Rewrite the part of the items that opens with the line containing "Aktuella erbjudanden" and closes with the line containing "ابة، وتعدد الإيقاع، والارتجال.", replacing every "Börsnoteringar" with "Listningar" and leaving everything else unchanged. Give only those lines.

+ + +

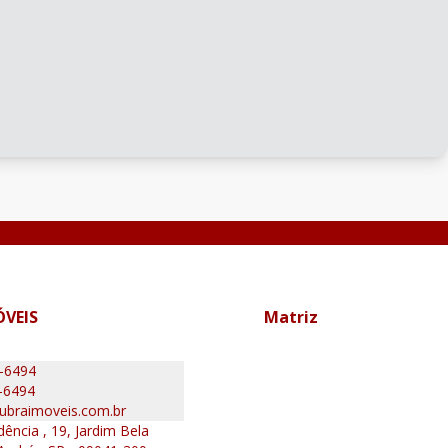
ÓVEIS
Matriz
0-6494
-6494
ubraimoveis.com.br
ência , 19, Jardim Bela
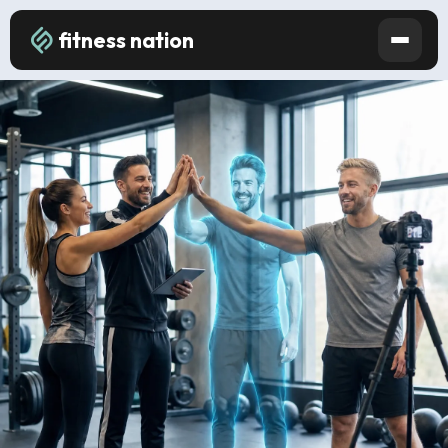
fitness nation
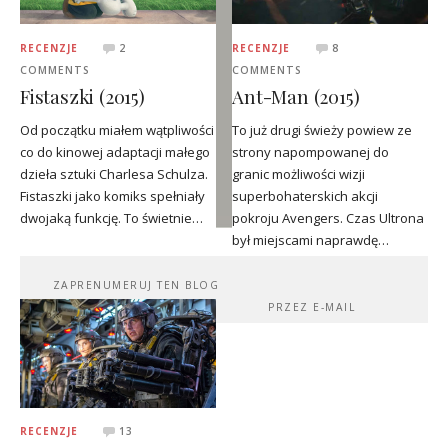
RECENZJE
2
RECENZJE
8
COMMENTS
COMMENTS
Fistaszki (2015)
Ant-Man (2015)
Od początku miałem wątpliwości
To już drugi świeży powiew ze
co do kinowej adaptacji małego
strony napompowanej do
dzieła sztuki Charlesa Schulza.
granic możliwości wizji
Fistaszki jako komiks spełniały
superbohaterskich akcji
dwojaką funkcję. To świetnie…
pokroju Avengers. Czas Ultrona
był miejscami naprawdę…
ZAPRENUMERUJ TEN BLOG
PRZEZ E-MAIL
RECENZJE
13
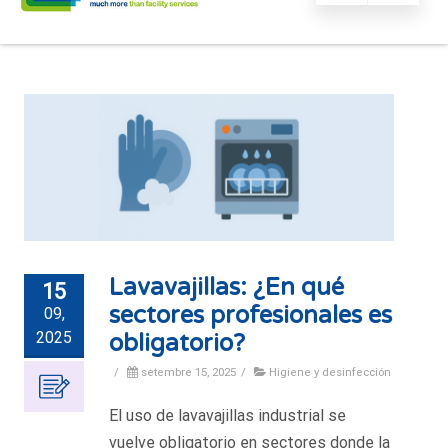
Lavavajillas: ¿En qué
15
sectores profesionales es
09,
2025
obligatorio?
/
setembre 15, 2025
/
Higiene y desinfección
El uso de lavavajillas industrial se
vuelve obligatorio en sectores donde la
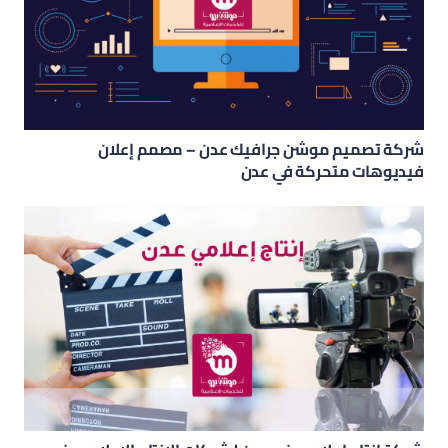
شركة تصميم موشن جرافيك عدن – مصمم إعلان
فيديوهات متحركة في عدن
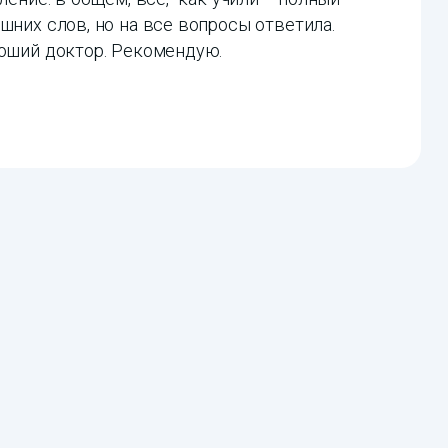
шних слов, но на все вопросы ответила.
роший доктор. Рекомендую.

+ + +

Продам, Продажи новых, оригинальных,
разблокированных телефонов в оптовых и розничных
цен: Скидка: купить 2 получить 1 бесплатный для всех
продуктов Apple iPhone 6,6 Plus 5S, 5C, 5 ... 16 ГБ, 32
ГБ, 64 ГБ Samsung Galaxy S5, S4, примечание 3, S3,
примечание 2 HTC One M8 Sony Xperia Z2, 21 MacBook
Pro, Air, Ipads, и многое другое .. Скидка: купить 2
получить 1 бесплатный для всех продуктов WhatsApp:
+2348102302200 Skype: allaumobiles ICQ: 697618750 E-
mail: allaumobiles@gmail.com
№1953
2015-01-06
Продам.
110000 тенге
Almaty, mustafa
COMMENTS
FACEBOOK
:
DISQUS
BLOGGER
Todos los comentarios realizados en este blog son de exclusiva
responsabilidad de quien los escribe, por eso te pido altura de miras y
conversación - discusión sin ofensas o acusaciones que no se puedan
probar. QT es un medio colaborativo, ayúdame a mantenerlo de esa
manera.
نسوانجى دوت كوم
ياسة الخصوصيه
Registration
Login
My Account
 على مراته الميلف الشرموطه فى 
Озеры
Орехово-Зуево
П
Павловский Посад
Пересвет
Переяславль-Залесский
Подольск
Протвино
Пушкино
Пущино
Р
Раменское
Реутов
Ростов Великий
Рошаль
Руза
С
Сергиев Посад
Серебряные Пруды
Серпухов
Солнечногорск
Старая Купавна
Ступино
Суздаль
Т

+ + +

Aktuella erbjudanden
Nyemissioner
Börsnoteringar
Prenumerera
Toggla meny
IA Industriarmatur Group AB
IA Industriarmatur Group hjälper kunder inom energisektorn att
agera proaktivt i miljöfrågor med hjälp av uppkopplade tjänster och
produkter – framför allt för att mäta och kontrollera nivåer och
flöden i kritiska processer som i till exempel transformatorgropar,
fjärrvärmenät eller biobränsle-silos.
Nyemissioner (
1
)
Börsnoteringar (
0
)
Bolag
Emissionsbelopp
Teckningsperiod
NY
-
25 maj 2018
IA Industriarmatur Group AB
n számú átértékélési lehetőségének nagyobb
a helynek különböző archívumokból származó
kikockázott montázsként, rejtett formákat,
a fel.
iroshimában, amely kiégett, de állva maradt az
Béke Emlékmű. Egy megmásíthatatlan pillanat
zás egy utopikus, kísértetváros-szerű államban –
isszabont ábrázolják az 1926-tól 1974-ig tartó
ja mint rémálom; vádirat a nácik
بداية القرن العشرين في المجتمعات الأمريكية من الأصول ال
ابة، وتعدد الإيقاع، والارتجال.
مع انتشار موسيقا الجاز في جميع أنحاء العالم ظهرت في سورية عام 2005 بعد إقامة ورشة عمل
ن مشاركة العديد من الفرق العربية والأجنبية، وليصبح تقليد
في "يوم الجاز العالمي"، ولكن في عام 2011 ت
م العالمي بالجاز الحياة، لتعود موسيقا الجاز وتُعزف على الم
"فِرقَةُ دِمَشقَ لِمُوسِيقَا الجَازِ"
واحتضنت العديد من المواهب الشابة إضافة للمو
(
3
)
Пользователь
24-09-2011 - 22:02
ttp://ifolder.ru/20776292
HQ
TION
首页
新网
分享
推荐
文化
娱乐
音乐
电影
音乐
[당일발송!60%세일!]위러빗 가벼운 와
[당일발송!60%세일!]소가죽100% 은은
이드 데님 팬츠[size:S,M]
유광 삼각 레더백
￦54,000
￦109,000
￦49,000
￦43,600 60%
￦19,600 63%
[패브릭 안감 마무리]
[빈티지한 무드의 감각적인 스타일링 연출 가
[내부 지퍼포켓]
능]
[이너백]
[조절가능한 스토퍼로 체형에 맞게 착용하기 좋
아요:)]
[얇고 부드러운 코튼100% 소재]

+ + +

▶ [ANSWER FOR THE TASK]
Aktuella erbjudanden
Nyemissioner
Listningar
Prenumerera
Toggla meny
IA Industriarmatur Group AB
IA Industriarmatur Group hjälper kunder inom energisektorn att
agera proaktivt i miljöfrågor med hjälp av uppkopplade tjänster och
produkter – framför allt för att mäta och kontrollera nivåer och
flöden i kritiska processer som i till exempel transformatorgropar,
fjärrvärmenät eller biobränsle-silos.
Nyemissioner (
1
)
Listningar (
0
)
Bolag
Emissionsbelopp
Teckningsperiod
NY
-
25 maj 2018
IA Industriarmatur Group AB
n számú átértékélési lehetőségének nagyobb
a helynek különböző archívumokból származó
kikockázott montázsként, rejtett formákat,
a fel.
iroshimában, amely kiégett, de állva maradt az
Béke Emlékmű. Egy megmásíthatatlan pillanat
zás egy utopikus, kísértetváros-szerű államban –
isszabont ábrázolják az 1926-tól 1974-ig tartó
ja mint rémálom; vádirat a nácik
بداية القرن العشرين في المجتمعات الأمريكية من الأصول ال
ابة، وتعدد الإيقاع، والارتجال.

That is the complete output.